*** GIVEN RECORDS ***

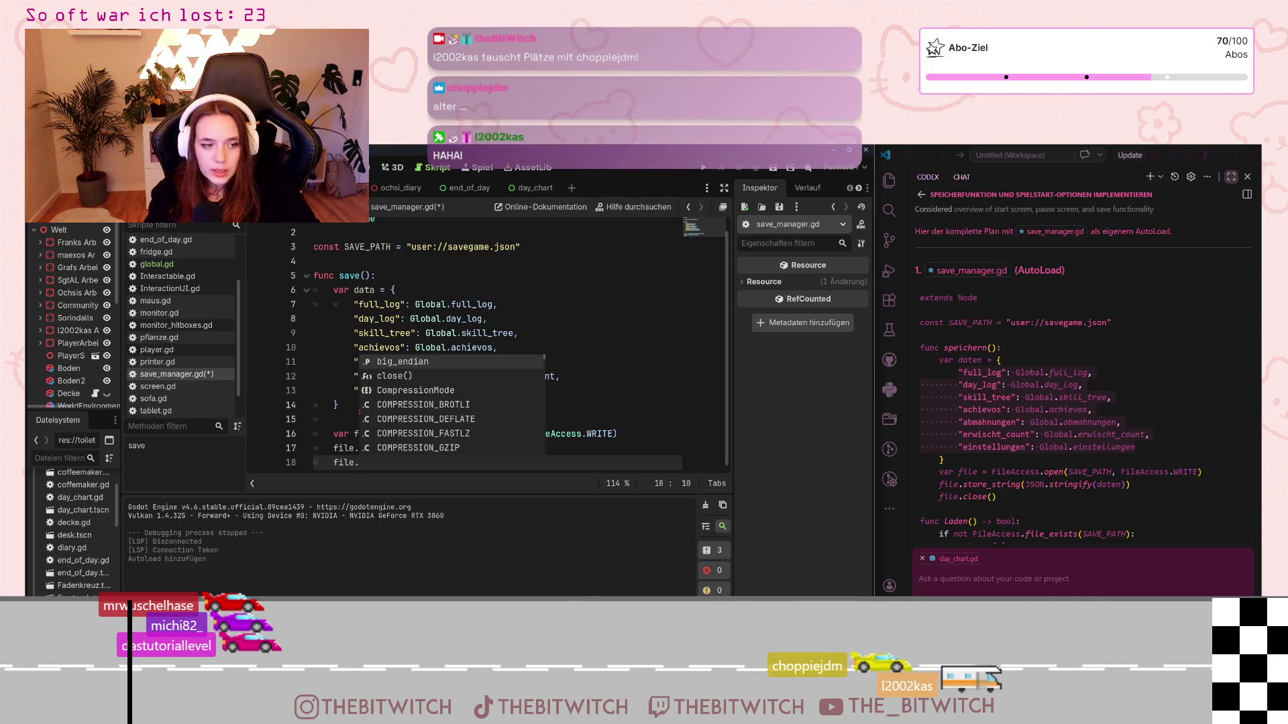
type("lose(")
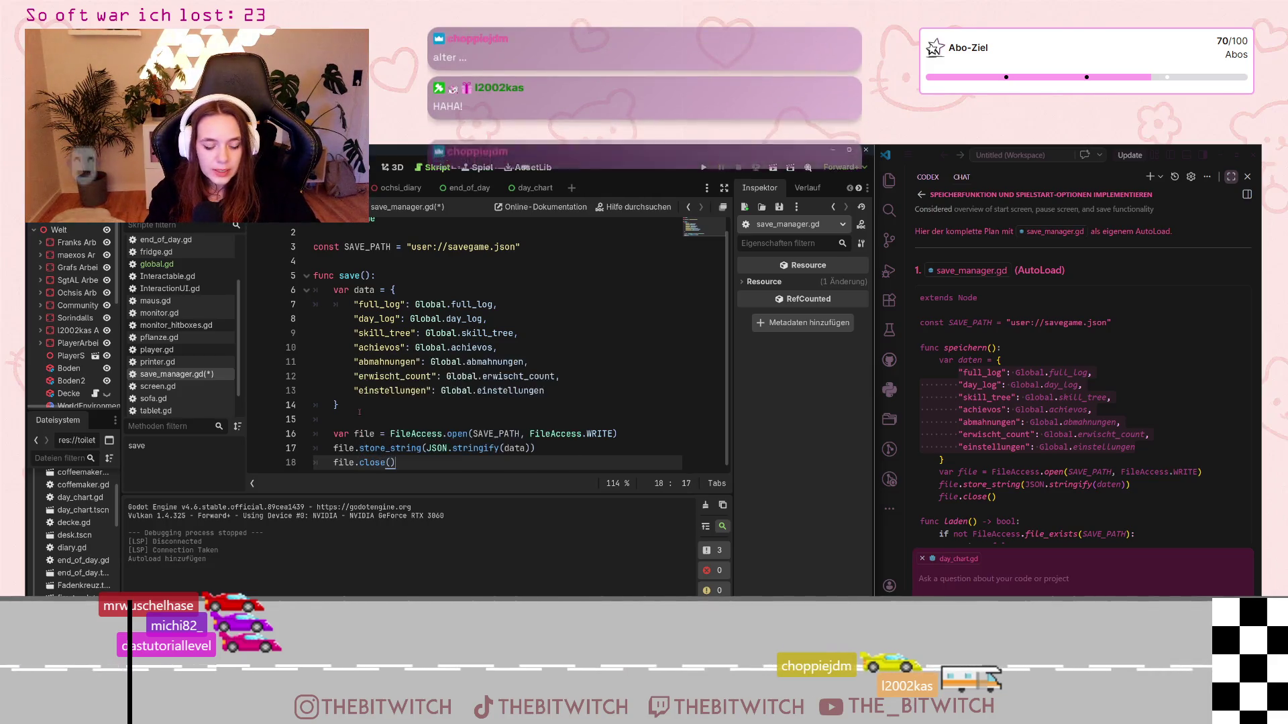
key("Return")
key("Return")
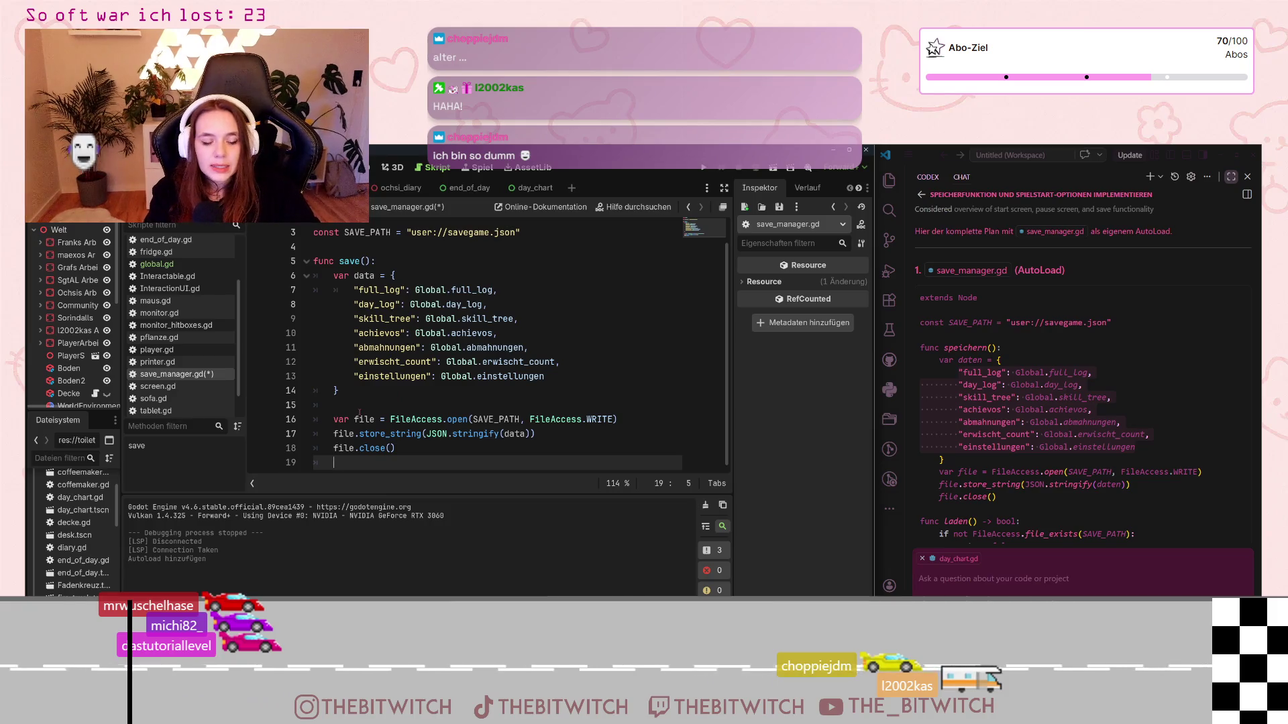
key("Return")
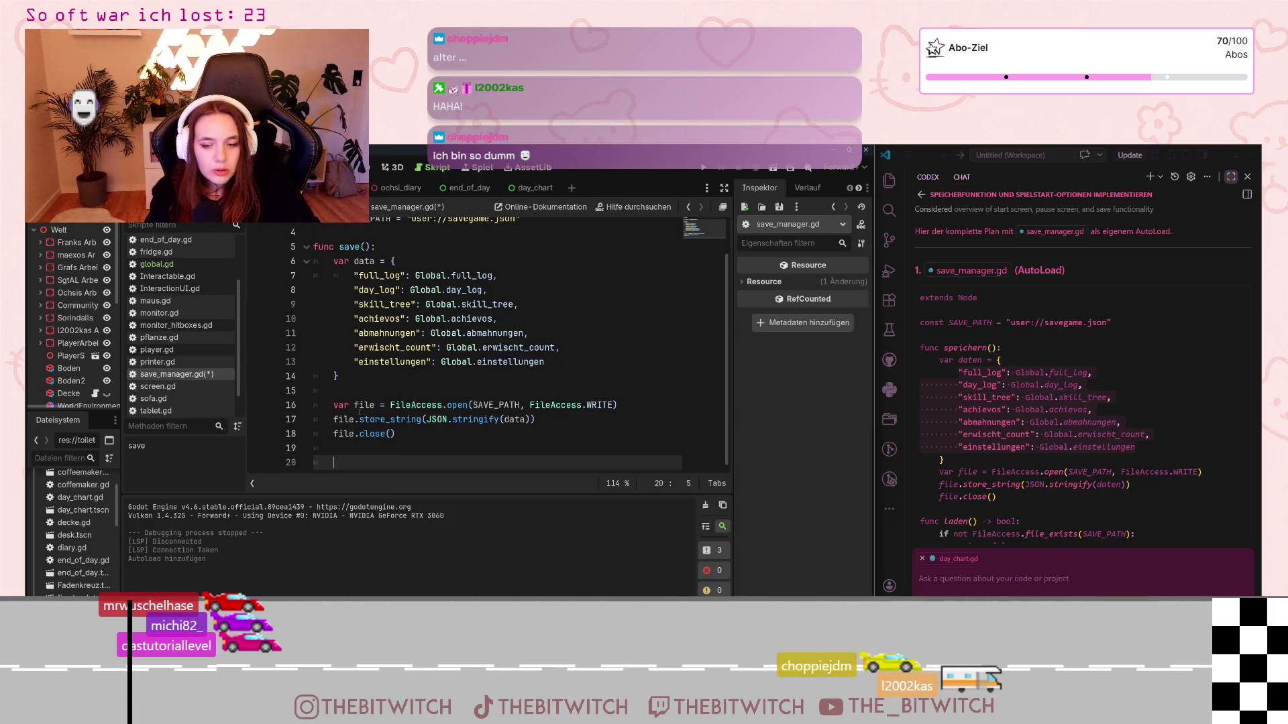
key("BackSpace")
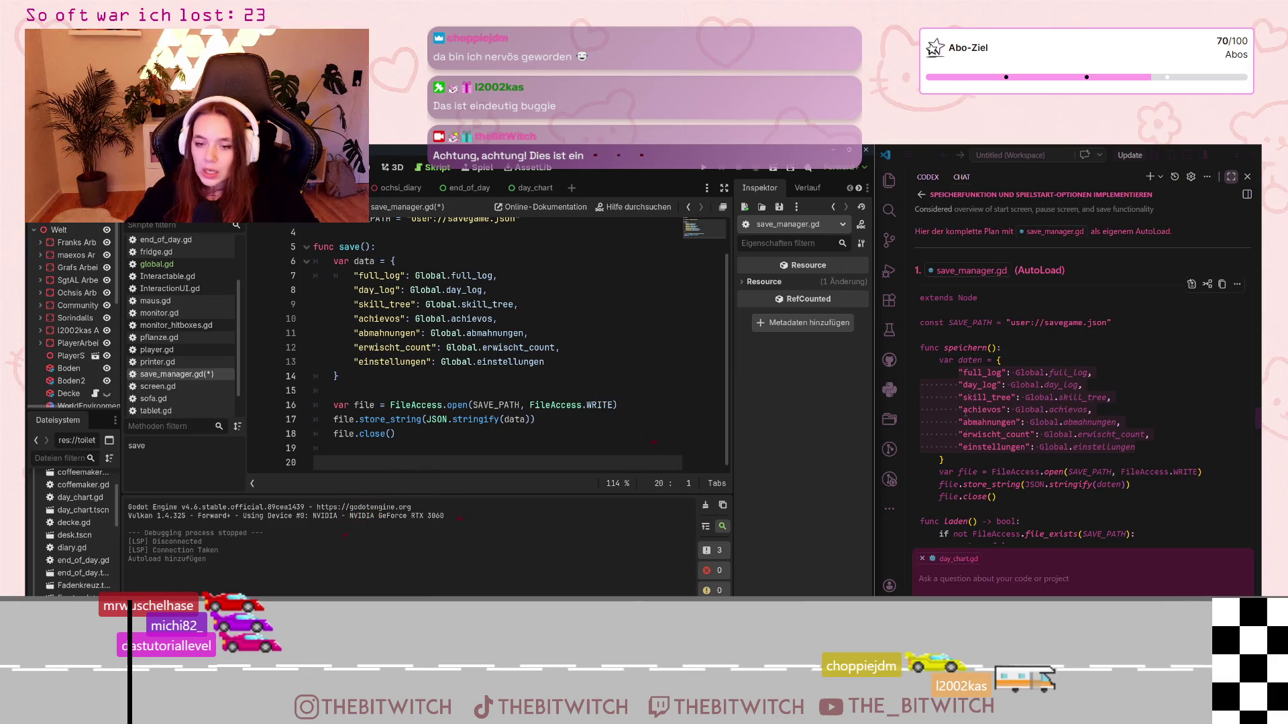
left_click(1022, 485)
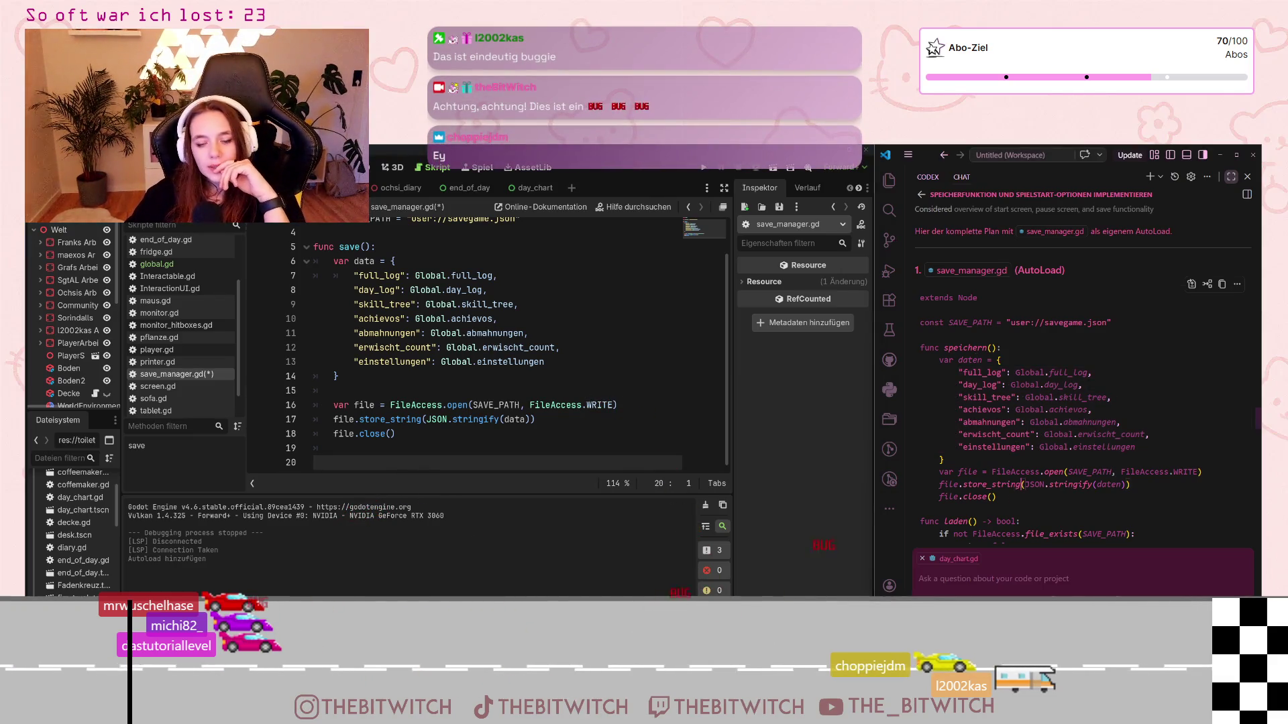
scroll(1022, 485, "down", 2)
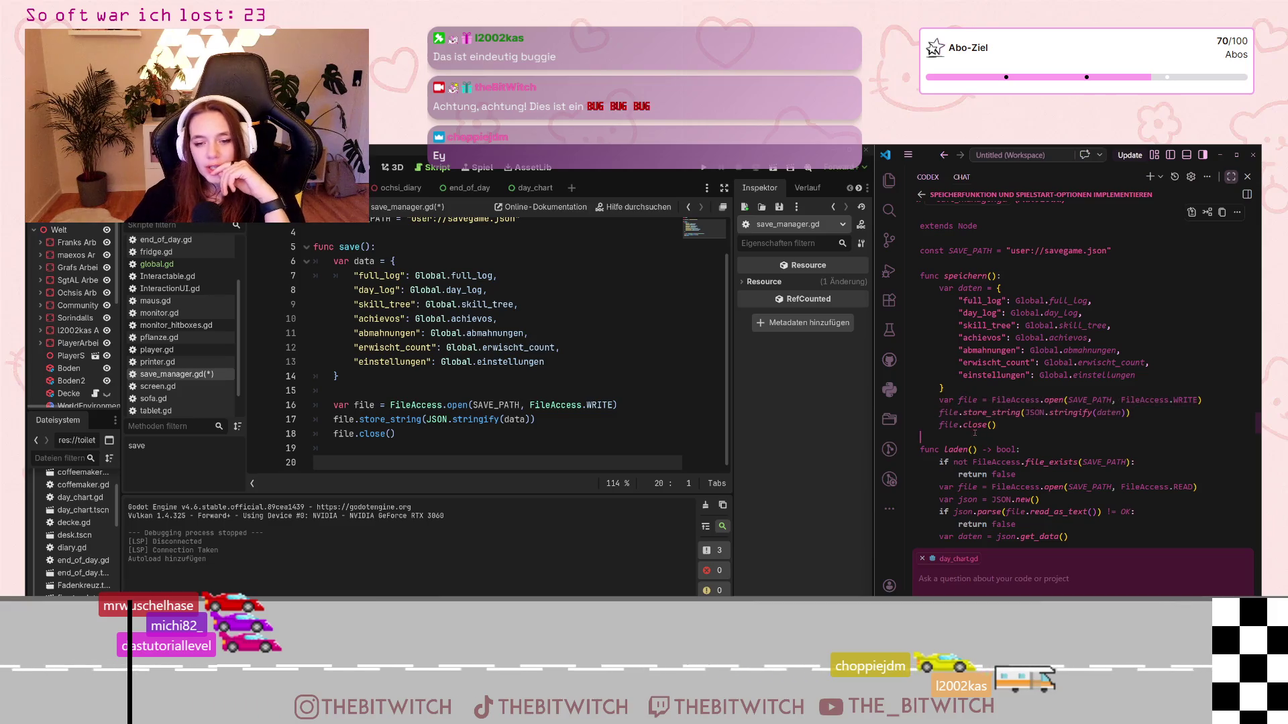
scroll(975, 433, "down", 2)
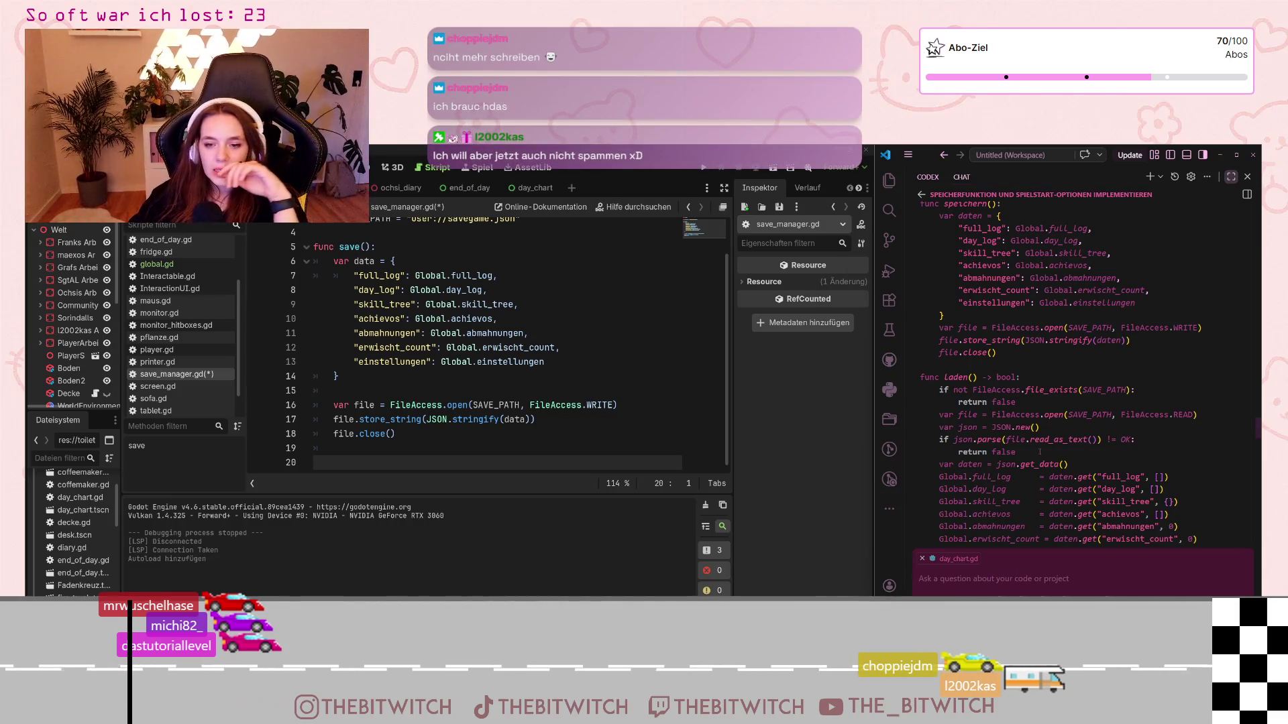
scroll(1039, 452, "up", 5)
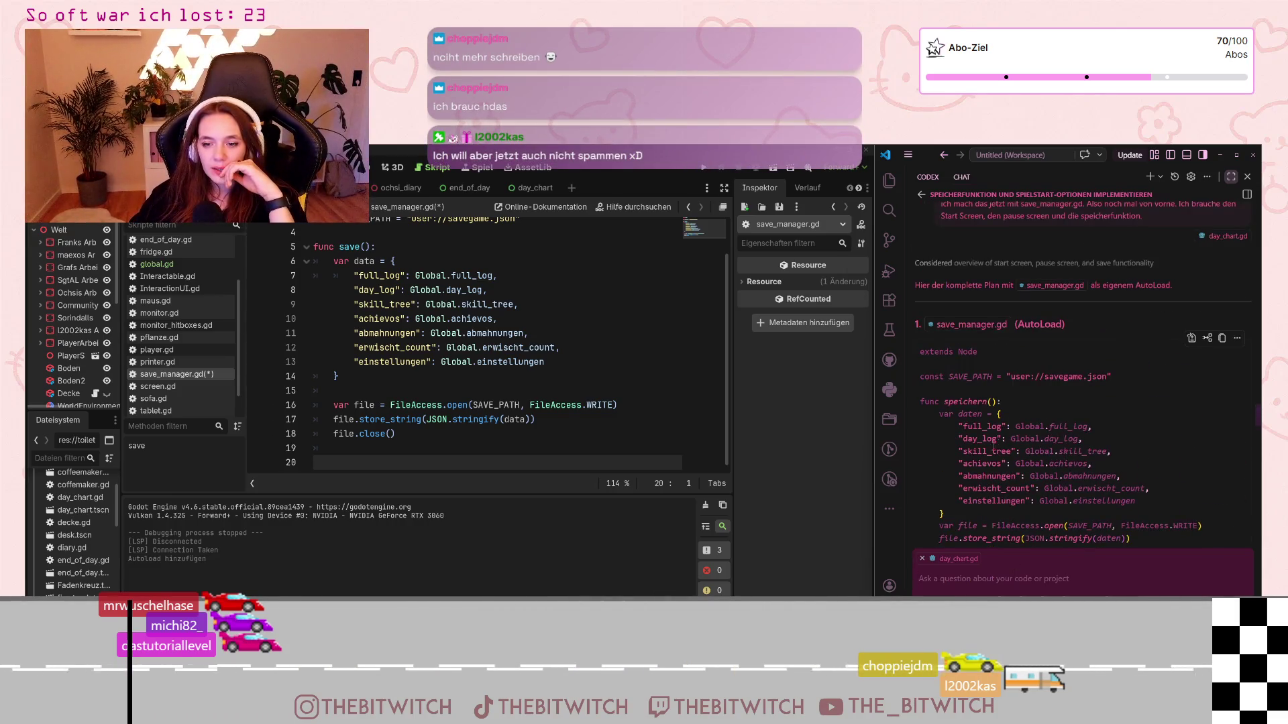
scroll(992, 451, "down", 3)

***

- [WORK REQUEST]:
Where a line above contains the string "down", copy that line.

- [RESPONSE AREA]:
scroll(1022, 485, "down", 2)
scroll(975, 433, "down", 2)
scroll(992, 451, "down", 3)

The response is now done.